-- TEXTO DE LECTURA --
A quienes nos desconcierta el escarnio soez con que ahora tratan cuestiones de las que hablaban con respeto hasta los más indeseables de antaño, nos amenaza la perplejidad crónica.
Puede que sea un desorden natural de la edad provecta y que, desde que el hombre aprendió a encubrir con la palabra su pensamiento, afecte a quienes contemplen el presente desde el pretérito.
Una manifestación lógica, diría un sociólogo naturalmente argentino, de la brecha generacional.
Será por eso pero, por muy normal que sea la causa de mi perplejidad, yo sigo perplejo.
La intensidad del desconcierto no es uniforme ni, para hablar fino, isócrona. Hay ocasiones en que se exacerba y galopa como un potro en celo.
Esos episodios de perplejidad desbocada, lo he comprobado, obedecen a estímulos externos, ajenos al cadencioso funcionamiento de mi desgastado organismo.
Agarremos al bovino por las astas, que es como un porteño debería decir “cojamos al toro por los cuernos”:
Hay un programa de televisión en la sexta cadena que dirige un gracioso que a sus deudos debe hacerles mucha gracia y en el que, accidentalmente, caí la otra tarde.
Mereció la pena porque la partenaire que, sin disimular su meritoria condescendencia, aguantaba la mala uva de las gracias del gracioso, es un rotundo portento.
El ataque de perplejidad me lo provocó la parodia que escenificaron de Franco, muerto hace 23 años de muerte natural, asistida por un numeroso equipo médico, pero todavía Jefe del Estado.
No era la ramplonería de la parodia, con ser mucha, la causa de mi perplejidad, sino la bravuconería de los comentarios del gracioso, que parecía un perdonavidas al que debiera el parodiado el favor de haber muerto en el poder.
Nada parecido al valor elegante con que se ponderaba la gallardía como virtud, en mis tiempos, ni a la nobleza obligada para con el enemigo incapaz de defenderse, ni siquiera al orgulloso mutismo ante el adversario vencido.
Era la patética baladronada del desafío del ratón al cadáver del gato.

-- CONSIGNA 1 --
Responde brevemente a estas preguntas sobre el texto de la perplejidad:
(a) ¿Con qué animal se compara el desconcierto cuando se exacerba y galopa?
(b) ¿En qué cadena se emite el programa de televisión que se menciona?
(c) ¿Cuántos años hacía que había muerto Franco, según el texto?
-- CONSIGNA 2 --
Transcribe del texto de la perplejidad todo lo que va desde "Una manifestación lógica, diría" hasta "potro en celo.", ambos incluidos.
Los datos que vienen a continuación son material aparte y no guardan relación con el texto.

-- DATOS PROPORCIONADOS --

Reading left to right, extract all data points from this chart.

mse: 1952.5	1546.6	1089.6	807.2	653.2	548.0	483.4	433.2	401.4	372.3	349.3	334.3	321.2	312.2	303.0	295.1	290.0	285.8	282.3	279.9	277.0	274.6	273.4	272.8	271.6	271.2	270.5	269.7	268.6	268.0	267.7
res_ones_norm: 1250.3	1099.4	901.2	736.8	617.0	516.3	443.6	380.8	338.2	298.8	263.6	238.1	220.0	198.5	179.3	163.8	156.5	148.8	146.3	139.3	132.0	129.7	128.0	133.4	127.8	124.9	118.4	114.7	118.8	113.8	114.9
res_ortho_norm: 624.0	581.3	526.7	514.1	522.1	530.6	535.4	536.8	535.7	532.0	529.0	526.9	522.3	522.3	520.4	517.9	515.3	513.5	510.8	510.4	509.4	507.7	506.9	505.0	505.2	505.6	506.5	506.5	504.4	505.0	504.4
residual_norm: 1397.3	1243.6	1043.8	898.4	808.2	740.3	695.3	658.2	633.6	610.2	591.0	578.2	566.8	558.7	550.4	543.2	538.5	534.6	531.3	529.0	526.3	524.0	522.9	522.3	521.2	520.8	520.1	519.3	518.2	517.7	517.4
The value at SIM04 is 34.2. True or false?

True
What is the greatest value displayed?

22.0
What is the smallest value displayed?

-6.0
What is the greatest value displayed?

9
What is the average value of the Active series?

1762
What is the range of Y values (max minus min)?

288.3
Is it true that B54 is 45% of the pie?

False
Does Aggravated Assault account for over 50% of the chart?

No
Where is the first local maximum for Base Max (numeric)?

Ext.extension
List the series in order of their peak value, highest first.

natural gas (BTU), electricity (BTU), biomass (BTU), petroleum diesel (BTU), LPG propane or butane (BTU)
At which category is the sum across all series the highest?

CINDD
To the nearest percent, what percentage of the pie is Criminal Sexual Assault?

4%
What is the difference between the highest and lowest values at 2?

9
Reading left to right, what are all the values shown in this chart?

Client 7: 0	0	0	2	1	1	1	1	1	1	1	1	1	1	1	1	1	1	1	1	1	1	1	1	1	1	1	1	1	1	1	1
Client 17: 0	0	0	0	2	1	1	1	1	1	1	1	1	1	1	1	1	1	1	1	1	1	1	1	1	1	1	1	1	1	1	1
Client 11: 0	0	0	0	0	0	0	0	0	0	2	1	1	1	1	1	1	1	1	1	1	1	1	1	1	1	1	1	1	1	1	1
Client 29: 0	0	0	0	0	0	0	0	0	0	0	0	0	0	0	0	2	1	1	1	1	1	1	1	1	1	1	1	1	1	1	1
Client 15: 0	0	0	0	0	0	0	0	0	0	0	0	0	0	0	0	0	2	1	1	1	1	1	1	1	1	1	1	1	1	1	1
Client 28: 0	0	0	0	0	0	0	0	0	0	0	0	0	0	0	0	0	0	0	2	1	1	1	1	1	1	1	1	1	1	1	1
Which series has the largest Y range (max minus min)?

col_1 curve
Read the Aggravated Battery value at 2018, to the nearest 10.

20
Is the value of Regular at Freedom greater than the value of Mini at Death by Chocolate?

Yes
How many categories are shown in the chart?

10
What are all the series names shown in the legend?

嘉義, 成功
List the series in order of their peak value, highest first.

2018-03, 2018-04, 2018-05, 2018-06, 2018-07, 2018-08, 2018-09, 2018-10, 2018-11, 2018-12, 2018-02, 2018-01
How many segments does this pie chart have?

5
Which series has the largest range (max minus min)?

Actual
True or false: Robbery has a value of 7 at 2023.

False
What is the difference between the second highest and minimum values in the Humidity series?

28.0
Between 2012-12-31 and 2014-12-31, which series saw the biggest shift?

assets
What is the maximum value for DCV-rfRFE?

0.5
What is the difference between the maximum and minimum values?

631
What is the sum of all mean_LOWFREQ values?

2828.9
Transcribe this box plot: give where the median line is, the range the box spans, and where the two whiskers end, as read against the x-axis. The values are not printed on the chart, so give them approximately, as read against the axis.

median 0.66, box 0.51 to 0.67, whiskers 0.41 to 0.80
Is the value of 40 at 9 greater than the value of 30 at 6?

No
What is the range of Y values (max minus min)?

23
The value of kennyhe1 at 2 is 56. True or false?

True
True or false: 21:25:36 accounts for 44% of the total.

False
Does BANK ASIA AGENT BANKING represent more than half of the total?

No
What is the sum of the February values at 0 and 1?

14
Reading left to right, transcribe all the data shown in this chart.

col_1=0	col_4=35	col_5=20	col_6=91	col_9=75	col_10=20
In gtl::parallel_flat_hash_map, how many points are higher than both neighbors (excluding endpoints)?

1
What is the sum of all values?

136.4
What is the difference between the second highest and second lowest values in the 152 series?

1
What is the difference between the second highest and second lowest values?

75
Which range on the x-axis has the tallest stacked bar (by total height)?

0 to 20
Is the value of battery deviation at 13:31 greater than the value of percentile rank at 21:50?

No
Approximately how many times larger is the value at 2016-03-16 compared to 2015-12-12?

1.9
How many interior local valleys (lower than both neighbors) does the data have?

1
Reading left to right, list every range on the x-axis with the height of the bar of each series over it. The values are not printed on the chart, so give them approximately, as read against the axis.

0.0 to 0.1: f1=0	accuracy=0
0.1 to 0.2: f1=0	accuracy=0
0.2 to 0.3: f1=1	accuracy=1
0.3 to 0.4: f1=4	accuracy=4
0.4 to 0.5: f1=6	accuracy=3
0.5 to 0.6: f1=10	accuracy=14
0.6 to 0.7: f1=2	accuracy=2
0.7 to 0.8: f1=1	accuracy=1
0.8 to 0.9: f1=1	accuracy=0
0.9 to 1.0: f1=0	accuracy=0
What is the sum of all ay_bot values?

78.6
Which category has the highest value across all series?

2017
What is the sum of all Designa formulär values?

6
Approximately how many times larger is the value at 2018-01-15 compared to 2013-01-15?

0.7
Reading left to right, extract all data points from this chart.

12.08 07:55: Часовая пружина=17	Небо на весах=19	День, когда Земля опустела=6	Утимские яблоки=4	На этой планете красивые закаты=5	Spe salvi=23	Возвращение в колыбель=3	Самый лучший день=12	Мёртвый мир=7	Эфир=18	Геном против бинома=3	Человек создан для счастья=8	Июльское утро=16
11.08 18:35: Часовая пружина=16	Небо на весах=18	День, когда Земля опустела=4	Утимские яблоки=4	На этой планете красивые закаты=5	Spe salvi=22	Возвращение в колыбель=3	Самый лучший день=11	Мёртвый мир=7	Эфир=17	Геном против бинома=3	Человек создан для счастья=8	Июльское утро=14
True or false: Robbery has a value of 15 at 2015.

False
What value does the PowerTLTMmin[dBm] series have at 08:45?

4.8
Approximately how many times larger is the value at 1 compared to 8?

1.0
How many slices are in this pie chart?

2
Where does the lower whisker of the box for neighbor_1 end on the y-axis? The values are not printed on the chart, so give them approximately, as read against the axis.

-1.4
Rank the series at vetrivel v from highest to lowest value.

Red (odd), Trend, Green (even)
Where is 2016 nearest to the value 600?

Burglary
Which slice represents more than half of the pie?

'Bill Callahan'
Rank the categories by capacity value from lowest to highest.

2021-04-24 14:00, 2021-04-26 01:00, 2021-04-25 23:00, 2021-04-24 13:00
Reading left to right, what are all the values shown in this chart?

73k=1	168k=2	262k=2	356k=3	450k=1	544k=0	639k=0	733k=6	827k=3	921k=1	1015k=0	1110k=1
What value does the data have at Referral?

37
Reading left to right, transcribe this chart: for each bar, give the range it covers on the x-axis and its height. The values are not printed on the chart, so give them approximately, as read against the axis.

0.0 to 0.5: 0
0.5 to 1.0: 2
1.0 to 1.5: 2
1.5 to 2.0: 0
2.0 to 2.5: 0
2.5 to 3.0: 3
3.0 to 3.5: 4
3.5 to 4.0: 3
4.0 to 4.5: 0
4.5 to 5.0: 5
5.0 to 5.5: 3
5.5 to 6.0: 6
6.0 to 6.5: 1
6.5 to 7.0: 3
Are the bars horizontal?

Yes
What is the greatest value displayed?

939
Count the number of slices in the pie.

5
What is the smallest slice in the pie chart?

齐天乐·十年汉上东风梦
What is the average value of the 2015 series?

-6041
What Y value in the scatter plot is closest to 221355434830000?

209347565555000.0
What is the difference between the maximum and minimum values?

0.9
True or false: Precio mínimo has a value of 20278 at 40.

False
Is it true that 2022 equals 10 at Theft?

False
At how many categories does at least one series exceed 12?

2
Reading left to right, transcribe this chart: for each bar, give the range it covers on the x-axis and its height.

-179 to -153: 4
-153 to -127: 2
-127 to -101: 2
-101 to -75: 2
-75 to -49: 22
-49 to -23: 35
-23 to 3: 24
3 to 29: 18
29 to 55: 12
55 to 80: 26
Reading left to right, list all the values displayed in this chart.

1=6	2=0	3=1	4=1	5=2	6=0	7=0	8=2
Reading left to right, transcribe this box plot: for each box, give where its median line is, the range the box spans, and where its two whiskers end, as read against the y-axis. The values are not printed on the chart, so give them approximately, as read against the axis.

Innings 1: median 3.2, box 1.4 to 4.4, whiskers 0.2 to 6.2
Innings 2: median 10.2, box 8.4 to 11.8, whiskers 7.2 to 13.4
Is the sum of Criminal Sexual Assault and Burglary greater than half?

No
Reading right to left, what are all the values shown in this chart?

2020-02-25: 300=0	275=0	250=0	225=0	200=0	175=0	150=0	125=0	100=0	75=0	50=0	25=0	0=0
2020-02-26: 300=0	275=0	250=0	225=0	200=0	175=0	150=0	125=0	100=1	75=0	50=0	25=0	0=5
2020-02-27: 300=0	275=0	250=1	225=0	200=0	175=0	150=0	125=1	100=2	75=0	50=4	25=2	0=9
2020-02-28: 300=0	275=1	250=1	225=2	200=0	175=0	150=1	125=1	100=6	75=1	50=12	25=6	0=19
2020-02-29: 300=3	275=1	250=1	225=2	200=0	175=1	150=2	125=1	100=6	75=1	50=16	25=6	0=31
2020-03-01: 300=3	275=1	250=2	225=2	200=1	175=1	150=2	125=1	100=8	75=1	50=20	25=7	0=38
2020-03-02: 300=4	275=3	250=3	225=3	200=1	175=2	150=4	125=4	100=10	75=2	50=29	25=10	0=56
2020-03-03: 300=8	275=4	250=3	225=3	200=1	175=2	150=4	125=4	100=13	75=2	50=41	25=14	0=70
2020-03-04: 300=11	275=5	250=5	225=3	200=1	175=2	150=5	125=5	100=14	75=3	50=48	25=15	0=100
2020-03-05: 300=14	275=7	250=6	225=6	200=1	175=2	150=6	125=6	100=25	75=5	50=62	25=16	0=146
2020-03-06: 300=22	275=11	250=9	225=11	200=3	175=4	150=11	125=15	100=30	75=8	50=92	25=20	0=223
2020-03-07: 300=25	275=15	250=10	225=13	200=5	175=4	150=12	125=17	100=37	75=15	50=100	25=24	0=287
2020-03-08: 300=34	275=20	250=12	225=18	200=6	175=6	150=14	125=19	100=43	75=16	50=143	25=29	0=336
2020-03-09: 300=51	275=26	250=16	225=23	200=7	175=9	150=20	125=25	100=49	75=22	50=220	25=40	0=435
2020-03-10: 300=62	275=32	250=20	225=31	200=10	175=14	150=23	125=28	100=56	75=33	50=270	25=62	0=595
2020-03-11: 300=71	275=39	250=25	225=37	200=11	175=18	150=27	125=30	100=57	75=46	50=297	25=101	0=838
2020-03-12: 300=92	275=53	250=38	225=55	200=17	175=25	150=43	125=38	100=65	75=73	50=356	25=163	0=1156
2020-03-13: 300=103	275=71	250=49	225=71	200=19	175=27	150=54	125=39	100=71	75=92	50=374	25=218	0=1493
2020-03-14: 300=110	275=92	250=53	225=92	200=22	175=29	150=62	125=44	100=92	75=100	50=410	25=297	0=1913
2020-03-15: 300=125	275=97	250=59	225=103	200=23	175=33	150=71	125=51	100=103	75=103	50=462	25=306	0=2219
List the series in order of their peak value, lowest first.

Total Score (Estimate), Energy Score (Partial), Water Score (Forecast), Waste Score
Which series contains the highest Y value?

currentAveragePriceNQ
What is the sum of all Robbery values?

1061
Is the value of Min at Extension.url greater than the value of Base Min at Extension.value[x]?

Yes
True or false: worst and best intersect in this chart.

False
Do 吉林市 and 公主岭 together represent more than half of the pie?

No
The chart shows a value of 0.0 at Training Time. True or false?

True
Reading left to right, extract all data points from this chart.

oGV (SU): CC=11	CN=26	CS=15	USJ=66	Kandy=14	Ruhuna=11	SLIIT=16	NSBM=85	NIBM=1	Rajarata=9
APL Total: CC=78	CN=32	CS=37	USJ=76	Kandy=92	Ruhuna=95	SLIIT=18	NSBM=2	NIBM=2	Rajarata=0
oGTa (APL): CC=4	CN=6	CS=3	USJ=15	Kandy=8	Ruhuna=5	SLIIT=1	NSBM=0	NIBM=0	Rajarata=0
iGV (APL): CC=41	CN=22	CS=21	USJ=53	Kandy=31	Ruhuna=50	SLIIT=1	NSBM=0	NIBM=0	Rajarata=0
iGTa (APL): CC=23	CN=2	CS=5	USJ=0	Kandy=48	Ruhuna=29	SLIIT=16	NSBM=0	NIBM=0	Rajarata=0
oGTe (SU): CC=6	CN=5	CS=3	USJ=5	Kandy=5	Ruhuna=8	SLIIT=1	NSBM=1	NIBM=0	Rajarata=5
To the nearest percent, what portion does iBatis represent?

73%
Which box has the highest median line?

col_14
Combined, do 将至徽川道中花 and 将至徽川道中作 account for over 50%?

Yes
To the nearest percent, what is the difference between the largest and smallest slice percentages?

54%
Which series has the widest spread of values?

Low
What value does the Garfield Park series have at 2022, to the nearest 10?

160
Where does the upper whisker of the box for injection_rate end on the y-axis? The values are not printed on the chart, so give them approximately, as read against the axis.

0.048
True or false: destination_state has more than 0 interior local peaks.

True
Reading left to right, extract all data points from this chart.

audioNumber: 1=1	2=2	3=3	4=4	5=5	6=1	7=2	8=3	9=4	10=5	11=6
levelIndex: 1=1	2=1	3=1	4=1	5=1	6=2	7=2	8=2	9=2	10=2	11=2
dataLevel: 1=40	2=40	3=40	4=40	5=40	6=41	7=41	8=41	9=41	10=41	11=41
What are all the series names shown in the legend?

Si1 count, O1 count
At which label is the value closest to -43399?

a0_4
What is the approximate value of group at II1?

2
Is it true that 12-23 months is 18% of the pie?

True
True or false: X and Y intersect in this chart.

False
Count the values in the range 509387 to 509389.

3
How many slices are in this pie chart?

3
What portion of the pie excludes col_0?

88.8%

-- SOLUCIÓN DESARROLLADA 1 --
(a) Con un potro en celo.
(b) En la sexta cadena.
(c) Veintitrés años.

-- SOLUCIÓN DESARROLLADA 2 --
Una manifestación lógica, diría un sociólogo naturalmente argentino, de la brecha generacional.
Será por eso pero, por muy normal que sea la causa de mi perplejidad, yo sigo perplejo.
La intensidad del desconcierto no es uniforme ni, para hablar fino, isócrona. Hay ocasiones en que se exacerba y galopa como un potro en celo.